## Given data
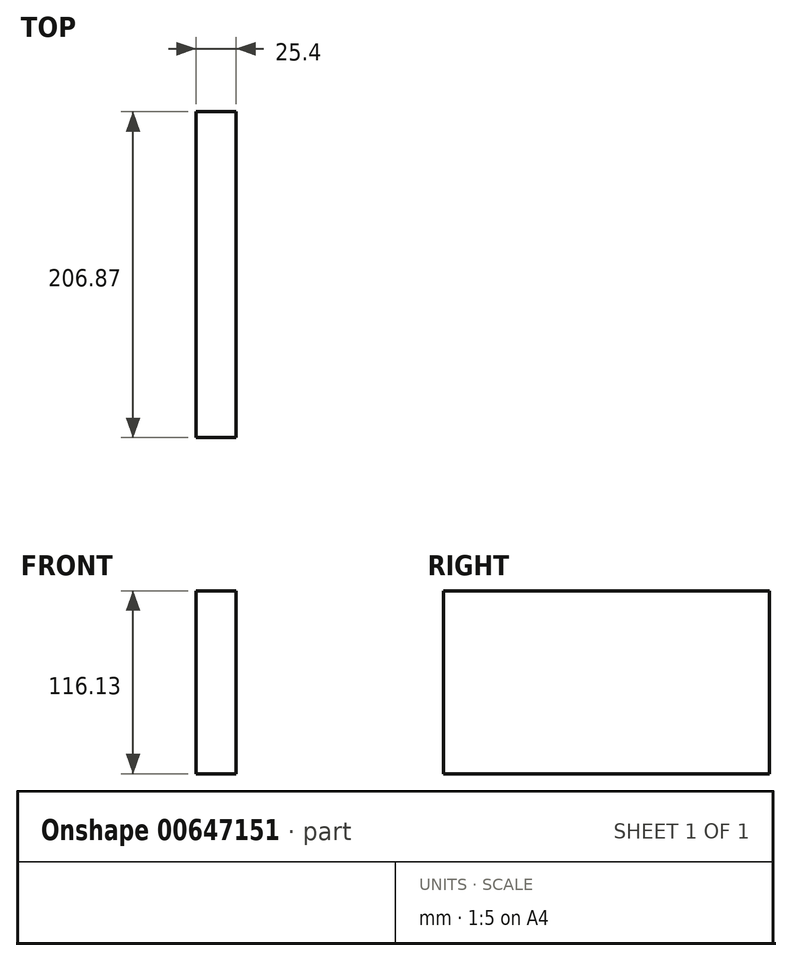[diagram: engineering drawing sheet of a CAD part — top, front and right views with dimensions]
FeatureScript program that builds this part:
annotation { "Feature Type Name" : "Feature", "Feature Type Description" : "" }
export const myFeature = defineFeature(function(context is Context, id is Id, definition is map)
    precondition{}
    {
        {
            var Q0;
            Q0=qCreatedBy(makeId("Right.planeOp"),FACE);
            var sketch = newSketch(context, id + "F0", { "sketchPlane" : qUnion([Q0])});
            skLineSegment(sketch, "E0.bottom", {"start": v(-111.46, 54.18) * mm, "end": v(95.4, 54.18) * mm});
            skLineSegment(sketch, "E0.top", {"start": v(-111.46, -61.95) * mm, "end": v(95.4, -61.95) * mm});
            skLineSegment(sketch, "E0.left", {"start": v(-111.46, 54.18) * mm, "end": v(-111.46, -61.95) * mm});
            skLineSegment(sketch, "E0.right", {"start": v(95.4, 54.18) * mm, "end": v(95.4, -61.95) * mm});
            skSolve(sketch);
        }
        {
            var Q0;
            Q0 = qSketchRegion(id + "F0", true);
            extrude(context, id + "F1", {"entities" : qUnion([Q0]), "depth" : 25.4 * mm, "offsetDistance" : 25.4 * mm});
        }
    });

--

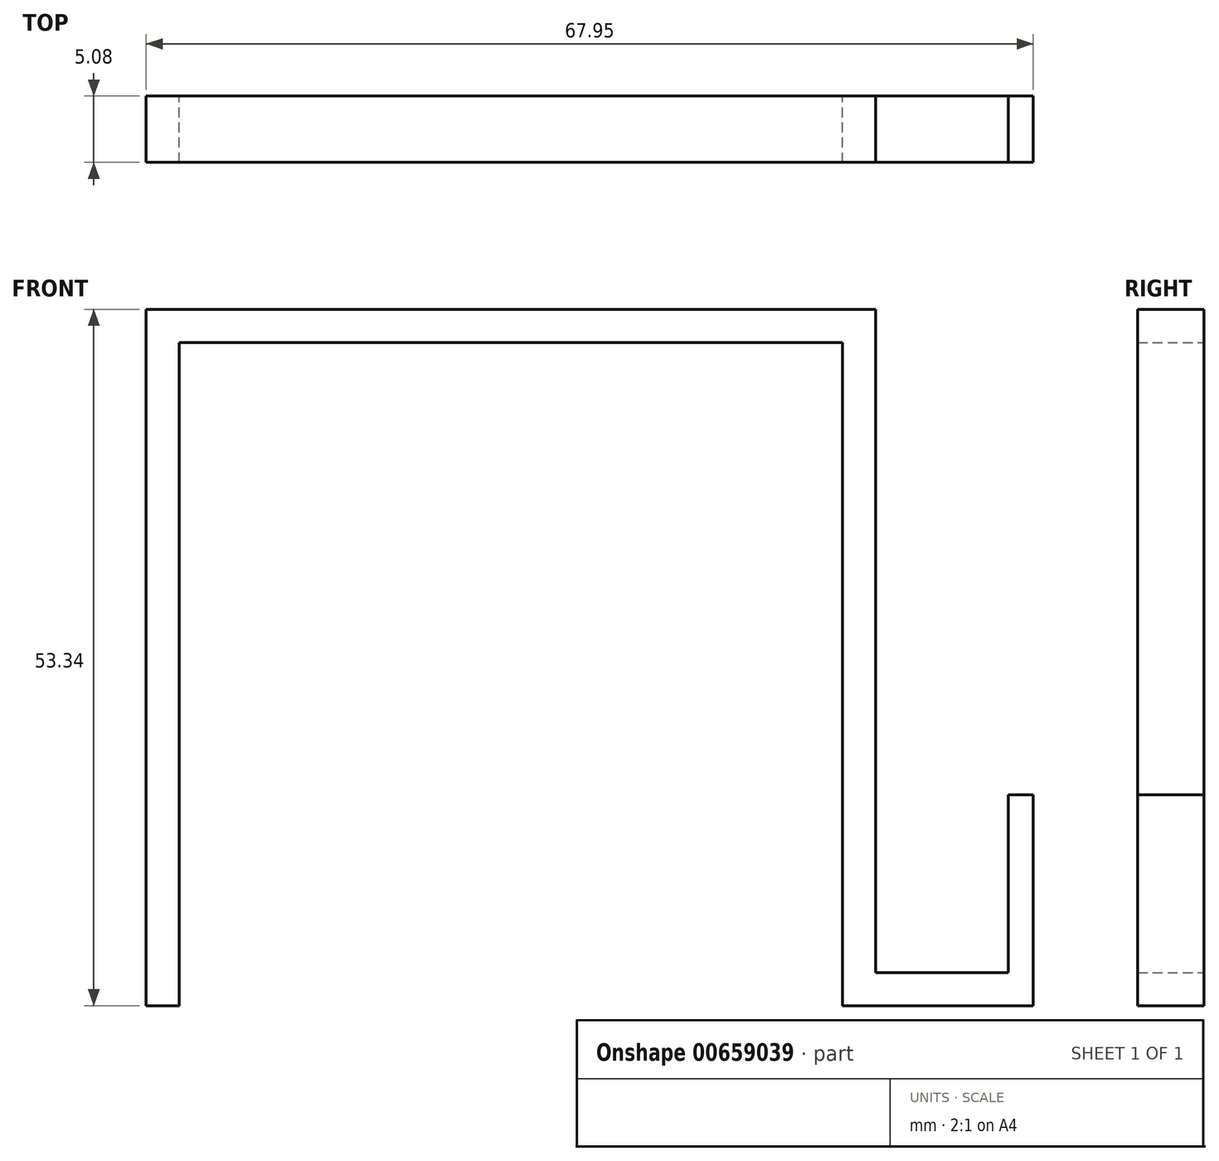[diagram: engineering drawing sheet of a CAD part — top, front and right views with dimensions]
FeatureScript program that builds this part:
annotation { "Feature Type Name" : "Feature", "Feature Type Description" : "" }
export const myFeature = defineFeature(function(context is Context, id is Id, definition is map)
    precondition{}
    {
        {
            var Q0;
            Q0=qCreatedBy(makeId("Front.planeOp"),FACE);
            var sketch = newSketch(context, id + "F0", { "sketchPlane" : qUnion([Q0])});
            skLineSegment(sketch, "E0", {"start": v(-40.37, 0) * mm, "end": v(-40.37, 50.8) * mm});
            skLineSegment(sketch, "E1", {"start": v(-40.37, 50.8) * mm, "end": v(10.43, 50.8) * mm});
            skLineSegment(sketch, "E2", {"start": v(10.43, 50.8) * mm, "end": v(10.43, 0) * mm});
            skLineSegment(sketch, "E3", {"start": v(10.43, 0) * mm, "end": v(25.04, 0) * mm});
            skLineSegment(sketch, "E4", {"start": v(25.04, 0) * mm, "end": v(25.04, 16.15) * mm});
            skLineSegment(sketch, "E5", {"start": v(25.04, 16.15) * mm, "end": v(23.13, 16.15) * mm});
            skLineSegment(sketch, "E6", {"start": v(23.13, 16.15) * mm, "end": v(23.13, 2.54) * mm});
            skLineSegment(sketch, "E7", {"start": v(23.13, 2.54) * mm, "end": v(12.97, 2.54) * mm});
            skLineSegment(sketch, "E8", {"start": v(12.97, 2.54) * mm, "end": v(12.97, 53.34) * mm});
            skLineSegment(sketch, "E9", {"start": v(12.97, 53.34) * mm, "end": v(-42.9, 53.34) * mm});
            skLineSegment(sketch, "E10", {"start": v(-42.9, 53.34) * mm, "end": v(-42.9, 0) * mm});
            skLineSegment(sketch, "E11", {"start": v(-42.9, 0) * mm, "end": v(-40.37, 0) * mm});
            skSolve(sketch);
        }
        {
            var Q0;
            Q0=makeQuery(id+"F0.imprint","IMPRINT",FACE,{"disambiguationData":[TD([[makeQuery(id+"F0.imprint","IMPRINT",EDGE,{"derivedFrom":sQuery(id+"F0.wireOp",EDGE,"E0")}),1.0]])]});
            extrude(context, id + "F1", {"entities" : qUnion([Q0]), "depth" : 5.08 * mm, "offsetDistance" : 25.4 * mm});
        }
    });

## Task statement
Which lines in the material above contain the string "qCreatedBy"? Gather every such line in full, treating uppercase and lowercase letters as distinct.

## Solution for this task
            Q0=qCreatedBy(makeId("Right.planeOp"),FACE);
            Q0=qCreatedBy(makeId("Front.planeOp"),FACE);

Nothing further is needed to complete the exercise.